## Compito da svolgere
Elenca tutte le persone chiamate per nome nell'articolo sulla Camera degli Sposi riportato qui sotto, esclusa la firma dell'articolo.

## Testo di riferimento
▽

Corriere 27.4.15
La famiglia ritrovata
«Parla» la camera degli sposi: nel capolavoro di Mantegna volti e segreti di una dinastia
di Edgarda Ferri
E così, d’ora in avanti si ricalcherà la strada di Andrea Mantegna mentre lavorava alla «Camera Picta», chiamato da Ludovico Gonzaga per celebrare la nomina cardinalizia del figlio Francesco.
Non per guerra, ma per cortesia, nel 1460 il marchese aveva ceduto la sua reggia in Corte Vecchia a Pio II, che a Mantova aveva convocato una Dieta per combattere i turchi, e con famiglia, biblioteca e pittore si era trasferito nel trecentesco castello/fortezza di san Giorgio.
Vi si accede attraversando l’arioso il cortile ricavato sulla piazza d’armi da Luca Fancelli. Oltre il ponte levatoio, attraverso la rampa elicoidale si arriva a una sala rettangolare che porta diritta alla Camera degli Sposi, o «Camera Picta». La parete di fronte raffigura l’arrivo della lettera da Roma con l’attesissima nomina. Quella a sinistra, l’incontro del padre con il figlio appena nominato.

△

## Righe mostrate

▽

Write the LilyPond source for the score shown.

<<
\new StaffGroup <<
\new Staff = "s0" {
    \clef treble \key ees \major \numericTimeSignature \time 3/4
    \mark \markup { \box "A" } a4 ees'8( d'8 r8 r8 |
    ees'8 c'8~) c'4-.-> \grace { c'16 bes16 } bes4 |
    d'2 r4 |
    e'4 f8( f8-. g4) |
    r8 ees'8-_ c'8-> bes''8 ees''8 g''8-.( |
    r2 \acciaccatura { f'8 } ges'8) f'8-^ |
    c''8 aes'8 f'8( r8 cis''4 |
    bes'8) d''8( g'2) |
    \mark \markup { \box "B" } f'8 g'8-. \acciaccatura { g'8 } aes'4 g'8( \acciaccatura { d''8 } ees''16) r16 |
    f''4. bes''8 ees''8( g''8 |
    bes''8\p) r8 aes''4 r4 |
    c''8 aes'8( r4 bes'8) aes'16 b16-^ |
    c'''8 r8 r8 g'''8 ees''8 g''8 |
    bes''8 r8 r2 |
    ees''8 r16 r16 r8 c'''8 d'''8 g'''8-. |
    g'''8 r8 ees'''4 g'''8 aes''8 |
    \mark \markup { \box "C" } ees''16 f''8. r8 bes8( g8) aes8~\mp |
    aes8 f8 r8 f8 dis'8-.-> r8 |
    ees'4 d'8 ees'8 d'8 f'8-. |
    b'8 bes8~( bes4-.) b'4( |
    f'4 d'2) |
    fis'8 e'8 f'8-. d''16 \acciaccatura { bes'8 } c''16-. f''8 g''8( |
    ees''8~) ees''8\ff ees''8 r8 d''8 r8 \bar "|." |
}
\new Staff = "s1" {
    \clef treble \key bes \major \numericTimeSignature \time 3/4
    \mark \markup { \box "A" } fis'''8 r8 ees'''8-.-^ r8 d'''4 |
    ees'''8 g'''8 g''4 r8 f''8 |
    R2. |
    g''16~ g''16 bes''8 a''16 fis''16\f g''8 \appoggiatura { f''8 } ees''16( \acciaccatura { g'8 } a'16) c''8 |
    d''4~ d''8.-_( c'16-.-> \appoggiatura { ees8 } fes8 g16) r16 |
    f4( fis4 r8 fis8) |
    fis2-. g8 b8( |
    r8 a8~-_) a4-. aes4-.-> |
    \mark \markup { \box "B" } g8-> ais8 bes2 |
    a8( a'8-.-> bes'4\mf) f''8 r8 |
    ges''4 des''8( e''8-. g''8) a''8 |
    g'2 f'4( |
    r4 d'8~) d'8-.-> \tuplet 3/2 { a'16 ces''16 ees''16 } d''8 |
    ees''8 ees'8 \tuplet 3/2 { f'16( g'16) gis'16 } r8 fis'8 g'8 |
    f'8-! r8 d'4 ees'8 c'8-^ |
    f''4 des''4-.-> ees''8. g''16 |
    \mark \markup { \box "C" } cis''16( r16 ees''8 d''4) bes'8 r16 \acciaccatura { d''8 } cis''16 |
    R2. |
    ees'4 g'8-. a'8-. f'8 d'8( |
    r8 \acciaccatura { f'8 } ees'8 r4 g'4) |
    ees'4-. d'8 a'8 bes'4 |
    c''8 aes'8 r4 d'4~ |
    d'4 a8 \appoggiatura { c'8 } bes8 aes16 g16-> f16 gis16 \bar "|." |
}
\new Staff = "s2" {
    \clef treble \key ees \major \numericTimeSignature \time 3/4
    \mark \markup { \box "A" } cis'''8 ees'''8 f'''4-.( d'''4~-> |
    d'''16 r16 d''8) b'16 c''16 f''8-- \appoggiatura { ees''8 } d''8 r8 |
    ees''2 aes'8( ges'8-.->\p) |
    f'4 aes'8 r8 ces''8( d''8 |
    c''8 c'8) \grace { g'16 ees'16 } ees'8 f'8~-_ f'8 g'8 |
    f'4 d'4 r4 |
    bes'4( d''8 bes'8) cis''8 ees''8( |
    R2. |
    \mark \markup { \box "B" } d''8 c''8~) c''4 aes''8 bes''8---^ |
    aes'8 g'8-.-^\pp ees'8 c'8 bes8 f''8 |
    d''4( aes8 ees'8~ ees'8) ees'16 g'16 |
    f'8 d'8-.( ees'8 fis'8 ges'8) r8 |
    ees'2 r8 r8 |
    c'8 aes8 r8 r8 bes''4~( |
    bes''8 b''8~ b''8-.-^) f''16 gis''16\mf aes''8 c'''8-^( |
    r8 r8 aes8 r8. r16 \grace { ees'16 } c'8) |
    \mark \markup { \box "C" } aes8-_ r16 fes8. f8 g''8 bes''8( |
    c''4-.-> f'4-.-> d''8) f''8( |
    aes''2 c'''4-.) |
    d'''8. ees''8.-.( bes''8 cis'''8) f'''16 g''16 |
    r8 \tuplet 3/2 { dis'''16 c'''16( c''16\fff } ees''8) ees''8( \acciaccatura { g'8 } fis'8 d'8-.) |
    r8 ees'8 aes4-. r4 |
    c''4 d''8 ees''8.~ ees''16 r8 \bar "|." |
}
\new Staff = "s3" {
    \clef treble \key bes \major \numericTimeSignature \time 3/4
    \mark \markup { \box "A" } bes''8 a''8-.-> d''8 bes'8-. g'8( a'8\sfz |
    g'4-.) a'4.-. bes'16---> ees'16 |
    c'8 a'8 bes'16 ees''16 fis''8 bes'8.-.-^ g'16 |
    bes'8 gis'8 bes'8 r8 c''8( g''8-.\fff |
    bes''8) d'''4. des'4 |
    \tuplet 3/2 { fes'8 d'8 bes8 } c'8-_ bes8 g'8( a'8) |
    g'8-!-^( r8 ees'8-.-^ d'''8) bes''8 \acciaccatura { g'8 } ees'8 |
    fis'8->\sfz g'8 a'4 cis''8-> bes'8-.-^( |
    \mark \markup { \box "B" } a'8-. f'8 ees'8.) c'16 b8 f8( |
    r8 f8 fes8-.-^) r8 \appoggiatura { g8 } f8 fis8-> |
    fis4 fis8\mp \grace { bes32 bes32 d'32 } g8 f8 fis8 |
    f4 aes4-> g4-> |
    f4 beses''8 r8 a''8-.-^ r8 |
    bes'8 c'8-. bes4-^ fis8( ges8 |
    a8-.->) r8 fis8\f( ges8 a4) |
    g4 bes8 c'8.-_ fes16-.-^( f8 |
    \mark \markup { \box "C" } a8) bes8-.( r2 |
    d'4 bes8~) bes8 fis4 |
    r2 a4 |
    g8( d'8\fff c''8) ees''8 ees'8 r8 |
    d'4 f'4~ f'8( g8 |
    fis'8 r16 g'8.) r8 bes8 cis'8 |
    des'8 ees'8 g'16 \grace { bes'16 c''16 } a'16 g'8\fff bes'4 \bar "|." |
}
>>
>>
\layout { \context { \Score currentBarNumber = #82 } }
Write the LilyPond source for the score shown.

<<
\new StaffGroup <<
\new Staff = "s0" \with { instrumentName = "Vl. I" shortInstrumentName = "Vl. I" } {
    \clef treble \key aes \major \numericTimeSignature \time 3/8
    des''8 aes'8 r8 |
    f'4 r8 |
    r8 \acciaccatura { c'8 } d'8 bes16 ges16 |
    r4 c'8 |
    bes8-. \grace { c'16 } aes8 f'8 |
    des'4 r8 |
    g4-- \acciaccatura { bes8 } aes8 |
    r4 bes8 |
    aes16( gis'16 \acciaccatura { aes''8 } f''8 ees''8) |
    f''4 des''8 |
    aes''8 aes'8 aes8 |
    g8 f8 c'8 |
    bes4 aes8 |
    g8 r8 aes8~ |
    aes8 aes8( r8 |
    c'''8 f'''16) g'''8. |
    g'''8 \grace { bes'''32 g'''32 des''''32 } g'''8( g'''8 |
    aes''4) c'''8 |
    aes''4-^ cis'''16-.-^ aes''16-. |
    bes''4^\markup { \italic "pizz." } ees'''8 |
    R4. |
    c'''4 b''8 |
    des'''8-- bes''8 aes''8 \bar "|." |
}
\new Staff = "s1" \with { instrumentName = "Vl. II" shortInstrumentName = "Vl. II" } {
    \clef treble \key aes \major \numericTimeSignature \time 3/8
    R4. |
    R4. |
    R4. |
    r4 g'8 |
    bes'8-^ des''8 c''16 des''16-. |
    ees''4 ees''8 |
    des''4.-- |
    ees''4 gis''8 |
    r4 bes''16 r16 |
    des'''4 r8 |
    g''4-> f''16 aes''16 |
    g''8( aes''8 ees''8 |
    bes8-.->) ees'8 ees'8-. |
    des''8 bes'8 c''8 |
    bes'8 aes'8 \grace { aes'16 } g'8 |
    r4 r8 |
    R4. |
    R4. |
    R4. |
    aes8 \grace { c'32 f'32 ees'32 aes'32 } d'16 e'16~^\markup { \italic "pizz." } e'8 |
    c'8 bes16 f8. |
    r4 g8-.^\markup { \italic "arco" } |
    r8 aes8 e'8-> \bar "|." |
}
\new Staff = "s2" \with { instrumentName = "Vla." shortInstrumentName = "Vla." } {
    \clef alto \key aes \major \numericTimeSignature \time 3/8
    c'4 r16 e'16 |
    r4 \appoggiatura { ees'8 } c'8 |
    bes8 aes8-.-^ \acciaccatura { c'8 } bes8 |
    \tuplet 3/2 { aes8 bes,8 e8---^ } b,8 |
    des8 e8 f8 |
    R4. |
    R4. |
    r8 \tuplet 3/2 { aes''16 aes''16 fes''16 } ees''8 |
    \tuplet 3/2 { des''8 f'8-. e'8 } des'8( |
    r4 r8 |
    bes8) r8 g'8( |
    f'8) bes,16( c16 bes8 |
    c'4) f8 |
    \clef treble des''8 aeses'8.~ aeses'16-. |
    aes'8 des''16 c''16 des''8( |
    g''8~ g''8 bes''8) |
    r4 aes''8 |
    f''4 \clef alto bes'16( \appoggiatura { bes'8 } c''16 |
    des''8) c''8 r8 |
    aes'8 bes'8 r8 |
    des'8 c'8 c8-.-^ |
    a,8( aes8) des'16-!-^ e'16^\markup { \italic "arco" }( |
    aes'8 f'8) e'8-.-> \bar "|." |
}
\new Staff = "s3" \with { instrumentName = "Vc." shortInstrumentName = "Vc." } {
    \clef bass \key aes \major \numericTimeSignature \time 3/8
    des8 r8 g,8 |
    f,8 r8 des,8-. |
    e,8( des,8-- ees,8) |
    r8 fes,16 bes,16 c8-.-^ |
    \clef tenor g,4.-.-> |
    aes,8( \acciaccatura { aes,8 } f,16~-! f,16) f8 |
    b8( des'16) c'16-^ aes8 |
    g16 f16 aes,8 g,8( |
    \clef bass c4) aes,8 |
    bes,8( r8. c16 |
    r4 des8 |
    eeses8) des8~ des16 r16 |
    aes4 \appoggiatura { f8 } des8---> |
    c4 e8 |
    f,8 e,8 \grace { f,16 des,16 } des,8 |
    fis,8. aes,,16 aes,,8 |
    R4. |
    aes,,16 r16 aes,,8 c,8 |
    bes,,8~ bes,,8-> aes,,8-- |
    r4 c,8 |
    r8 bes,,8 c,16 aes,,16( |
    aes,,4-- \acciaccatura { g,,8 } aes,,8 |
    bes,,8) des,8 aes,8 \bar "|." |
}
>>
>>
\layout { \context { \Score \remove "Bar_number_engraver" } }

△

## Soluzione dell'esercizio
Andrea Mantegna, Ludovico Gonzaga, Francesco, Pio II, Luca Fancelli.